We have previously held that this provision applies to recovery in a civil action against any party for a vaccine-related injury or death, not only against a vaccine administrator or manufacturer. Schumacher v. Secretary of the Dep't of Health & Human Servs., 2 F.3d 1128, 1132 (Fed.Cir.1993); Massing v. Secretary of the Dep't of Health & Human Servs., 926 F.2d 1133, 1135 (Fed.Cir.1991)
In her response to the government's motion to dismiss before the Special Master, petitioner initially argued that the Arizona action was only based on negligence and that David's death "was contributed to by a third party and was totally unrelated to the administration of the vaccine." This argument has not been renewed, however, because as petitioner herself realizes, the same death cannot be considered to be unrelated to the vaccine for purposes of a state action, but vaccine-related for purposes of a later petition under the Act
In her complaint, Ms. Abbott sought damages for "loss of consortium, emotional distress, pain and suffering, pecuniary and non-pecuniary damages and further damages compensable pursuant to Ariz.Rev.Stat. Sec. 1-611 et seq."
In the case of no surviving statutory beneficiaries, section 12-612(C) provides that "if recovery is on behalf of the decedent's estate the amount shall be an asset of the estate." Ariz.Rev.Stat. Sec. 12-612(C)

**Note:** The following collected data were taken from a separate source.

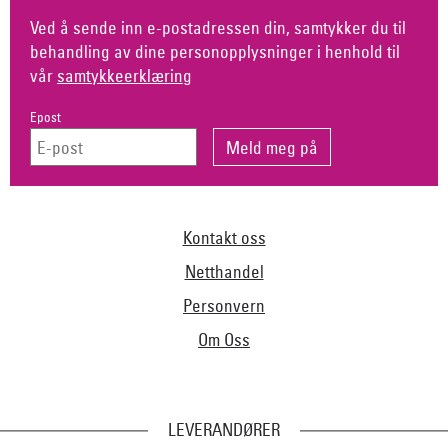
Ved å sende inn e-postadressen din, samtykker du til
behandling av dine personopplysninger i henhold til
vår
samtykkeerklæring
Epost
Kontakt oss
Netthandel
Personvern
Om Oss
LEVERANDØRER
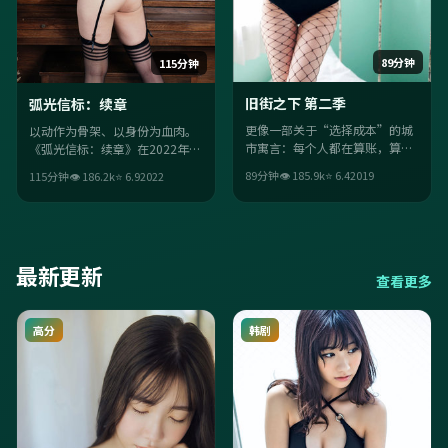
89分钟
115分钟
旧街之下 第二季
弧光信标：续章
更像一部关于“选择成本”的城
以动作为骨架、以身份为血肉。
市寓言：每个人都在算账，算到
《弧光信标：续章》在2022年的
最后才发现，最贵的是良心。中
同类作品里，胜在群戏张力十足
89分钟
👁
185.9
k
⭐
6.4
2019
115分钟
👁
186.2
k
⭐
6.9
2022
国台湾背景让语境更落地。
与人物关系的可信度。
最新更新
查看更多
高分
韩剧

If the estate had been a party to the wrongful death action, a petition under the Vaccine Act would clearly be barred. That Ms. Abbott filed both the state action and federal petition is not determinative, however. A prior recovery by a different party in a civil action would bar a petition brought by any legal representative under the Vaccine Act if the prior recovery included compensation for David's vaccine-related injury or death
Clearly, the types of damages which are recoverable under the Arizona wrongful death action are different from the injuries which are compensated for under the Vaccine Act. In the event of a vaccine-related death, the Vaccine Act provides for "an award of $250,000 for the estate of the deceased." 42 U.S.C. Sec. 300aa-15(a)(2). In the case of survival, however, the Vaccine Act provides compensation for the costs incurred by or on behalf of the injured party due to the vaccine-related injury, including "diagnosis and medical or other remedial care determined to be reasonably necessary, ... rehabilitation, developmental evaluation, special education, vocational training and placement, case management services, counseling, emotional or behavioral therapy, residential and custodial care and service expenses, special equipment, related travel expenses, and facilities determined to be reasonably necessary." 42 U.S.C. Sec. 300aa-15(a)(1)(iii)(I) and (II). All of these injuries are those of the child, whether costs are actually incurred by the child or by someone else on behalf of the child
By contrast, where a statutory survivor, as opposed to the estate, recovers compensation under the Arizona Wrongful Death Act, the types of injuries compensated for are limited to injuries of the survivors themselves. See Ariz.Rev.Stat. Sec. 12-613; Huebner v. Deuchle, 109 Ariz. 549, 550, 514 P.2d 470, 471 (1973) (survivors maintain a separate action for recovery apart from any action formerly assertable by the deceased). These injuries are typically loss of consortium and other emotional losses of the survivor and loss of future financial support to the survivor. See Katz v. Filandro, 153 Ariz. 601, 739 P.2d 822 (Ariz.App.1987) (damages for loss of support were limited to the amount that the deceased's mother could have received from decedent during the two years between the decedent's death and the mother's own death); Sedillo v. City of Flagstaff, 153 Ariz. 478, 737 P.2d 1377 (Ariz.App.1987) (damages allowed included compensation for loss of companionship, comfort and guidance).
Therefore, in this case, there was clearly no overlap which would preclude the petition, because the injuries compensated in each case were entirely distinct.